One important difference between cases of dual-choice RT tasks and the present dual-retrieval tasks may explain why our findings supported chunked processing, whereas Hazeltine et al.’s (2002) do not. In our task, only one cue was associated with the responses, whereas in their task, the two cues each had one response. Presentation of separate cues may promote separate processing of two tasks, whereas a single cue may promote response chunking. Further studies are needed to test this possibility systematically, using the cases of dual-retrieval and dual-choice RT tasks that involve cases of one cue versus two cues (see also Fagot & Pashler, 1992).

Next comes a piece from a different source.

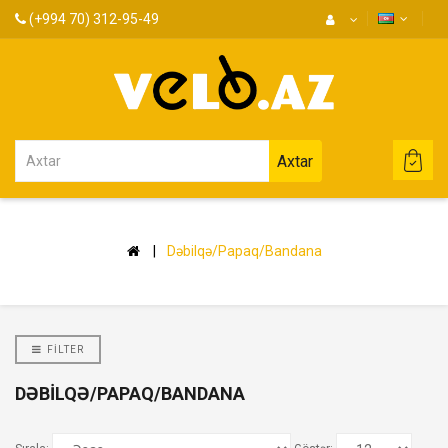
(+994 70) 312-95-49
Axtar
Dəbilqə/Papaq/Bandana
FILTER
DƏBILQƏ/PAPAQ/BANDANA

Finally, the data for nongrouper subjects indicates that coordination of sequential retrieval becomes more efficient over the course of practice, allowing RTs to converge toward, but not fall below, a lower bound sequential retrieval prediction embodied in the ES. This result extends prior work showing that dual-task choice RT practice can improve coordinative aspects of performance (Kamienkowski, Pashler, Sigman, & Dehaene, 2011; Kramer et al., 1995; Strobach, Frensch, Soutschek, & Schubert, 2012). For nongrouper subjects in the present experiments, both RT1 and RT2 tended to converge on the ES prediction following dual-retrieval practice. That finding suggests that dual-retrieval practice can result in nearly optimal task scheduling and coordination of perceptual, central (retrieval), and motor processing stages. As observed here and by Liepelt et al. (2011) for dual-choice RT tasks, that coordinative learning may transfer to new cues and tasks, respectively, potentially representing general-purpose control skills. In line with such skills, the response execution mode (grouping vs. nongrouping) also transferred to new cues on the transfer test in the present experiments, as indicated by the similar performance patterns at the beginning of the single–dual practice phase and the transfer phase, within both sets of grouper and nongrouper subjects.

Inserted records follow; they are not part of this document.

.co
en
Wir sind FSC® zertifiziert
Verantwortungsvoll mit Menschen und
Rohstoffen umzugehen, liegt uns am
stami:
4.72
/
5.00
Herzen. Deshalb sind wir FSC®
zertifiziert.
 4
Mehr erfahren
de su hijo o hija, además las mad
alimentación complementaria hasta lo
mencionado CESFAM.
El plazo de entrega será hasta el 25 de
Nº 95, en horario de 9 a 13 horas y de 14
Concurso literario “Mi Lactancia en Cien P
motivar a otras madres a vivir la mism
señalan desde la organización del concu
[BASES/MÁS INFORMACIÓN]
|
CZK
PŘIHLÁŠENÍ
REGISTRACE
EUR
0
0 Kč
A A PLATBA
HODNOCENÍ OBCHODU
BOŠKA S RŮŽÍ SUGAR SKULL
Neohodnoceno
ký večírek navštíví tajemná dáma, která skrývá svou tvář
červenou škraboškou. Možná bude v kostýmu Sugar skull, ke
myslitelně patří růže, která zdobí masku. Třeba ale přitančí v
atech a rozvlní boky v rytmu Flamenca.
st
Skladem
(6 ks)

Promising future experiments might focus on whether parallel retrieval is possible under any conditions at all prior to dual-retrieval practice. One possibility might involve extensive single-retrieval practice in the context of a transfer test (such as that of Exp. 2) to both old and new dual-retrieval cues. In such a design, the total amount of practice might also be controlled such that both old and new cues are countered with equal frequency during practice. We are skeptical, however, that those experimental conditions would qualitatively change the outcome for new dual-retrieval cues on the transfer test. Nino and Rickard (2003, Exp. 1) have already demonstrated that extensive single-cue practice is not sufficient to yield parallel dual retrieval. It seems unlikely that, in light of the present results, adding both old and new cues to the transfer test would change that outcome.

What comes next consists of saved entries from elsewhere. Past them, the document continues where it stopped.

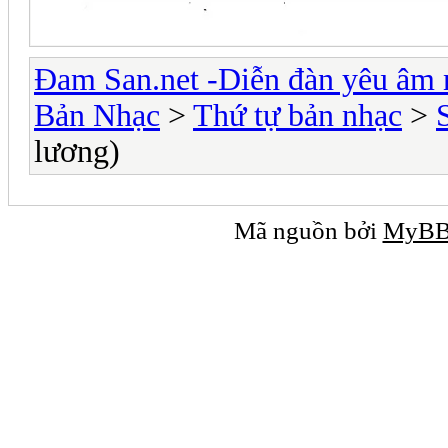
Đam San.net -Diễn đàn yêu âm 
Bản Nhạc
>
Thứ tự bản nhạc
>
lương)
Mã nguồn bởi
MyB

Further empirical work might focus on the underlying basis for the individual differences in response grouping. This basis could be either strategic and sensitive to instructional manipulation or a more fundamental and nonmalleable individual difference. Other potential avenues could include exploration of dual-retrieval effects across lifetime development and across different memory systems and modes of retrieval.

Conclusions

The empirical results indicate that (1) subjects who do not group responses on dual-retrieval trials do not achieve learned retrieval parallelism, but they can achieve nearly optimal sequential retrieval performance via dual-retrieval practice; (2) this improved efficiency for nongrouper subjects transfers at least partially to new dual-retrieval cues; (3) for subjects who do group responses, learned retrieval parallelism does occur; and (4) the mechanism of learned parallelism for grouper subjects is cue-specific response chunking, which may be facilitated by the concurrent response activation that is a consequence of the grouped response strategy. Result 4 is consistent with models that assume a structural retrieval bottleneck along with a cue-specific response-chunking mechanism that allows both responses to be retrieved in one pass through that bottleneck.